We find no error in the Justice's denial of the motion for mistrial. There was nothing improper in the County Attorney's asking the Defendant if he had any idea why his wife would have him arrested without justification. The Defendant's answer led to a series of questions which disclosed to the jury that his wife had, on a prior occasion, made a complaint which had resulted in his arrest and that the case had been disposed of in such a manner as to suggest that authorities had concluded that there was no merit to her charge.

While the area into which the County Attorney ventured was an uncertain one involving risk of disclosure of facts which might prove prejudicial, we find that no prejudice did occur in the disclosure of an incident which would, if accepted by the jury, tend to suggest only that on another occasion his wife had brought a charge of assault against him which had been found to be without merit.

It is apparent that a clerical error occurred in the recording of the judgment against the appellant. Although the issue which the Presiding Justice submitted to the jury was whether or not the State had proven beyond a reasonable doubt the guilt of the Defendant of the offense of assault and although the record shows that the jury found the Defendant guilty of assault, the Judgment and Commitment signed by the Justice states that the Defendant was convicted of the crime of assault and battery and sentenced for that offense.

As the battery element of the original charge had been dismissed before trial, the judgment as recorded is erroneous. Weeks v. State, Me., 250 A.2d 827 (1969).

The entry will be

Appeal sustained only to the extent that the matter is remanded to the Superior Court for correction of the judgment and for resentencing.

POMEROY, J., did not sit.

All Justices concurring.

NOTES

[1] 17 M.R.S.A. § 201 provides punishment by a fine of not more than $100 or by imprisonment for not more than 6 months, or by both, for an assault which is not found to be of a high and aggravated nature.

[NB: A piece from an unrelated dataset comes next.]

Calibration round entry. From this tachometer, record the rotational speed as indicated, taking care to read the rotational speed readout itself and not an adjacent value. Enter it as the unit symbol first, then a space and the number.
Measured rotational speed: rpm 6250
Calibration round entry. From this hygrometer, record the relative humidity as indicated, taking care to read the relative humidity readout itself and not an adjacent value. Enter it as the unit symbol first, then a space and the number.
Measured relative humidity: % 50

[2] We do not, however, consider our District Court system to have any built-indisability to conduct error-free trials or recognize constitutional freedoms.

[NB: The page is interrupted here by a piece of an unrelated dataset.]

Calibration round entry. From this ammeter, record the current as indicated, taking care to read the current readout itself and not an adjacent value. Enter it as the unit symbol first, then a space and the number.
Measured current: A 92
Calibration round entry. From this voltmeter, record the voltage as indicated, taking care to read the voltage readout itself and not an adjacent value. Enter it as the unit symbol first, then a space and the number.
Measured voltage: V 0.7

[3] D.C.Crim.R., Rules 37(a), 38, 39(b), 40.

[4] In Lemieux v. Robbins, 414 F.2d 353 (1st Cir. 1969) the Petitioner, whose appeal from a Maine District Court conviction had resulted in a heavier sentence on conviction in the Superior Court, claimed that his appeal rights had been unconstitutionally limited. The Court distinguished the situation in Pearce from the facts presented by an appeal from the lower court of our two-tier system saying at 355, 356:

"... Petitioner's so-called appeal was not an appeal predicated upon, or dependent upon, error, but was a claim, as of right, of a trial de novo.... The purpose of the district court `appeal' was to afford petitioner his right to a jury trial under the state constitution. To say that to cause him to lose the `benefit' of the district court sentence encumbers or `chills' this appeal is to assume the point. Rather, the question is, was the state constitutionally obliged to grant him this benefit, or was the procedure as a whole a reasonable one.

. . . . .

Looking at the total circumstances, where the state offers the defendant a full trial, with full right of appeal therefrom, in the Superior Court, we do not think it unreasonable for it to restrict the appeal from the district court in the sense here complained of.... The state's two-step procedure has a legitimate purpose. . . ."

[5] The Court quoted at 164 with approval the language in Greene v. Briggs, 15 Law Reporter 614 (1852) which had dealt with a statute which inflicted a penalty of $10 upon conviction by a Justice of the Peace but added an additional penalty of $80 or 30 days in jail if conviction occurred on appeal:

"I find it equally difficult to reconcile the increase of penalties upon a conviction after an appeal with the unimpaired enjoyment of the right of trial by jury.... If the offence remains the same, and the offender has done nothing but claim an appeal in order to have his case tried by a jury, must not these additional penalties be founded on the exercise of that right?"

[6] We consider that these questions and answers were intended — and must have been understood — as referring to a prior charge of assault on his wife.